In "A Bird came down the Walk—," Dickinson immerses readers in the simple beauty of nature. In this poem, she stops to observe a bird sustaining himself with food (a worm) and drink (dew). His motions are eloquently captured, from the way he hops sideways to "let a Beetle pass" to the way his flight looks like "oars [that] divide the Ocean, / Too silver for a seam." To be human is to be part of incredible beauty in nature.
In "I heard a Fly buzz—when I died—," the speaker is dying when she notes the sound of a fly in her surroundings. The contrast between the solemn moment of a convergence of her loved ones in the room of her impending death and the almost absurd buzzing of a pesky fly in this scene shows how distractible humans can be in all situations. Dickinson shows that to be human is to sometimes focus on things of insignificance.

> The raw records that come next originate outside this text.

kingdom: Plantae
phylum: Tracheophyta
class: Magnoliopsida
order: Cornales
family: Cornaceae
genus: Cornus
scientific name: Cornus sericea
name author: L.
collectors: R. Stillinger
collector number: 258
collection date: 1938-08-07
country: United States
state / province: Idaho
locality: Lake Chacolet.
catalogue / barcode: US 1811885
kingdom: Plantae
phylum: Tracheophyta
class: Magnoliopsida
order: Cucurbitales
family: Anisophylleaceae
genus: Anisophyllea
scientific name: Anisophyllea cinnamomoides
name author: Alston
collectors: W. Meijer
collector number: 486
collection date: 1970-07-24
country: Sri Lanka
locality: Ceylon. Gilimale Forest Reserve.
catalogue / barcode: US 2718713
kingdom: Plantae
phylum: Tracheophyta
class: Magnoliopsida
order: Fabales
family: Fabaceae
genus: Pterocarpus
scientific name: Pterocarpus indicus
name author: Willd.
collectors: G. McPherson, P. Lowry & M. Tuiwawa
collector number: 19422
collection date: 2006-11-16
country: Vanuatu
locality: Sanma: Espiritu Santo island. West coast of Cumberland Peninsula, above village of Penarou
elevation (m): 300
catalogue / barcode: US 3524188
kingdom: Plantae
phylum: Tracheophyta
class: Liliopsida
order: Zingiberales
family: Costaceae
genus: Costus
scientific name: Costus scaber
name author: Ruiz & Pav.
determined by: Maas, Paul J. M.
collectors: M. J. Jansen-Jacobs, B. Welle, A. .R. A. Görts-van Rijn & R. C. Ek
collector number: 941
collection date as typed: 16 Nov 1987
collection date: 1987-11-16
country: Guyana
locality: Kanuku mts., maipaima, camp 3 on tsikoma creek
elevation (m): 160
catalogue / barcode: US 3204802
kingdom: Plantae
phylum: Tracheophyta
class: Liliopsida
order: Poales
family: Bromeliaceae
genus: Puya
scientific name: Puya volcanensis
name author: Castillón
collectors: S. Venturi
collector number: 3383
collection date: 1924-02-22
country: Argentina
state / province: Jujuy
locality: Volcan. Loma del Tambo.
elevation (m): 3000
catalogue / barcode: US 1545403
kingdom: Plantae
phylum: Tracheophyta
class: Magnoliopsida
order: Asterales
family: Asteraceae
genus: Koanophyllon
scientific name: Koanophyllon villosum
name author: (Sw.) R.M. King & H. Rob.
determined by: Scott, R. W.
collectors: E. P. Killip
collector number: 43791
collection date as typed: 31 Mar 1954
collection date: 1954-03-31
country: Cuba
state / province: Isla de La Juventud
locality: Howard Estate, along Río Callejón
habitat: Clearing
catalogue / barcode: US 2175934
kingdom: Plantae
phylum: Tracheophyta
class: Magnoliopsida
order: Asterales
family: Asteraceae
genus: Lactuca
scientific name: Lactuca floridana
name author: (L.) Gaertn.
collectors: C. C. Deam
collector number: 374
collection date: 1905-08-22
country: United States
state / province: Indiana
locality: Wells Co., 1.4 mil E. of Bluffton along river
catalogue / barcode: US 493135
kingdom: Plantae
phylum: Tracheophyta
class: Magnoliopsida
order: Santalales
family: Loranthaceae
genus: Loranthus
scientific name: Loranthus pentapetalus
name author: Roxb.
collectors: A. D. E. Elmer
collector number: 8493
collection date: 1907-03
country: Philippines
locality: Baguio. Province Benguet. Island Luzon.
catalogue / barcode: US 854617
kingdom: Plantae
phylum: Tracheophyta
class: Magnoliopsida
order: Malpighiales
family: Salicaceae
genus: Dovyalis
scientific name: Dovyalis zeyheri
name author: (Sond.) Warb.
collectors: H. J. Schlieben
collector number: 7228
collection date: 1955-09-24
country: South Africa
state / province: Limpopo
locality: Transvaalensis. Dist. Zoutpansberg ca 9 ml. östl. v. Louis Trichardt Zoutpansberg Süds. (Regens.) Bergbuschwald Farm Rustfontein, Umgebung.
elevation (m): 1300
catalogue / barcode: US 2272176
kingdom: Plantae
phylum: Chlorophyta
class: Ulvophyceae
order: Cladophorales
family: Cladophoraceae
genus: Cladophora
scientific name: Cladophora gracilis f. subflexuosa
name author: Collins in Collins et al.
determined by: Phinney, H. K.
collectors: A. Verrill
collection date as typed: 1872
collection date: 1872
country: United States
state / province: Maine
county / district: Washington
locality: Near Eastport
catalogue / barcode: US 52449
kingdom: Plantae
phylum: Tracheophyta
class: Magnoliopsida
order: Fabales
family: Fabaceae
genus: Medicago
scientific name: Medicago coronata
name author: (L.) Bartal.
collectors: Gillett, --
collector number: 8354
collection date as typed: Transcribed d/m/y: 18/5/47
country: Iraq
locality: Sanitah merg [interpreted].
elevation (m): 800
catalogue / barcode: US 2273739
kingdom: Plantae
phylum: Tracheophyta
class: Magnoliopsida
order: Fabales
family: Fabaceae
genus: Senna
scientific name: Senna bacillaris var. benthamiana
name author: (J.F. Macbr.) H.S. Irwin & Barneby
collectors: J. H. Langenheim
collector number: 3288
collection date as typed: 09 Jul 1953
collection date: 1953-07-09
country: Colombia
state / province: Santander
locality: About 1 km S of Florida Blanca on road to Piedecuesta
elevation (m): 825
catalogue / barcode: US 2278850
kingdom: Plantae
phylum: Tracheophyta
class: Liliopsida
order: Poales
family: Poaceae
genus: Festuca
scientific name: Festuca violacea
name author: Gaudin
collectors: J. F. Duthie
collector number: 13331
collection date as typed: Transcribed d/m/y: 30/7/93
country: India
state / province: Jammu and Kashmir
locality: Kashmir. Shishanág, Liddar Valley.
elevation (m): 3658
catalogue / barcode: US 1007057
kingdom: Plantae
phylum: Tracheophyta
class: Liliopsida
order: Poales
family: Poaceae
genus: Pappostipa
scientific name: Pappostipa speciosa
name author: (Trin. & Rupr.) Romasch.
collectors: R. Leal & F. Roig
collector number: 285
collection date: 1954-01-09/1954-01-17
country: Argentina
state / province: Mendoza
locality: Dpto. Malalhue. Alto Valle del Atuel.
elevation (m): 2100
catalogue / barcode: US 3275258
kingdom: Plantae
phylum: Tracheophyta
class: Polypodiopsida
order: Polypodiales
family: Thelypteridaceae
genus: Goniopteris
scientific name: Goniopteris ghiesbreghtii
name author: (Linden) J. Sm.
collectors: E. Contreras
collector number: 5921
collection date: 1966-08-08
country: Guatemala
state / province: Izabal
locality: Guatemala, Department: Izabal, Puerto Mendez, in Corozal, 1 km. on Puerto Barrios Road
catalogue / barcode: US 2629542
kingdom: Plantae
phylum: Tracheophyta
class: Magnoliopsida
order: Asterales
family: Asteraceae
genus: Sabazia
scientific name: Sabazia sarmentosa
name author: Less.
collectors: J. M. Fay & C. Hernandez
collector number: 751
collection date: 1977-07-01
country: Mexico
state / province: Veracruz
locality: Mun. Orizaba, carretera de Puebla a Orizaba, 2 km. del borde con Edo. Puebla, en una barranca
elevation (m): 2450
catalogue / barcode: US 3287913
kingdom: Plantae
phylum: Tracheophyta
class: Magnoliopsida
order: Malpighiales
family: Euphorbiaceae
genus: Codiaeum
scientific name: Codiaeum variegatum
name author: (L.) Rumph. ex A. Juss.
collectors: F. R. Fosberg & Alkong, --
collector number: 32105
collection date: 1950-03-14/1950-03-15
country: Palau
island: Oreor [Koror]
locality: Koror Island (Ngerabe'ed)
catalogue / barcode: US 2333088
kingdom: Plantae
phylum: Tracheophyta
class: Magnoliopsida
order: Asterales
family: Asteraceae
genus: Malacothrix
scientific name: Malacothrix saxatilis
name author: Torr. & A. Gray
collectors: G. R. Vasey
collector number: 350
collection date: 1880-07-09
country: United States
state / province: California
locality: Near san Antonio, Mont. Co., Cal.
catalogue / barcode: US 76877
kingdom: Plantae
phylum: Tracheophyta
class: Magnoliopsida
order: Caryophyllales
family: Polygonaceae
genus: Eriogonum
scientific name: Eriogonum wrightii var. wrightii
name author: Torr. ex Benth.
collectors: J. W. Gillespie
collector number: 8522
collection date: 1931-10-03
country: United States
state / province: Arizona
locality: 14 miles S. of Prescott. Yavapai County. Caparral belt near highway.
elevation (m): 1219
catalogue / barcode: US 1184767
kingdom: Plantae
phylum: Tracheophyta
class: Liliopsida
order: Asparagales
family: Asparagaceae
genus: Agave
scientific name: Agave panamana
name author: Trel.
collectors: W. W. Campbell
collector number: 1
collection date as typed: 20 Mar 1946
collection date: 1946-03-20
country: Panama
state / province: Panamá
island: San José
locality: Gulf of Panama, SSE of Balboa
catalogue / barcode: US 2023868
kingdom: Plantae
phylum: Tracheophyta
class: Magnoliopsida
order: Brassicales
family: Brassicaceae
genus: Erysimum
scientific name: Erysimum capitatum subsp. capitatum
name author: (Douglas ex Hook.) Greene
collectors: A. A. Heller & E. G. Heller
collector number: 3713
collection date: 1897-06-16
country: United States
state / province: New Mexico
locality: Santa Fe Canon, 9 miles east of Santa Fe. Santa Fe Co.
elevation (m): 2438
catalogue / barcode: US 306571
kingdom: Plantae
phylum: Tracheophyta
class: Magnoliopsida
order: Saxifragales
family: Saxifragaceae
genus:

In "I felt a Funeral, in my Brain," the speaker narrates a feeling of losing her grip on sanity. She explains that her thoughts keep "beating—beating—till I thought / My mind was going numb—." To be human means to sometimes experience moments when reason fails us and when we are trapped with our own thoughts of solitude and feeling "wrecked."
In "A narrow Fellow in the Grass," the speaker explains his conflicting feelings about encountering snakes. He (as she assumes a male speaker's voice in this poem, a "Boy") speaks of the snake with wonder in the beginning of the poem:
The Grass divides as with a Comb,
A spotted Shaft is seen,
And then it closes at your Feet
And opens further on—
However, at the end, he notes that he always feels a bit chilled when encountering a snake and always faces "tighter Breathing." To be human, therefore, is to experience conflicting emotions about a single object from time to time.
In "'Hope' is the thing with feathers—," the speaker explains that her soul clings to hope and that it provides her a sweet song throughout life's toughest storms. She has felt it "in the chillest land—/ And on the strangest Sea." To be human, therefore, is to cling to hope in the most impossible of circumstances.
Combining approachable language and imagery
in her poetry further allows Dickinson to convey these universal truths which have proven timeless and to unite readers in a shared sense of the wide range of human experiences.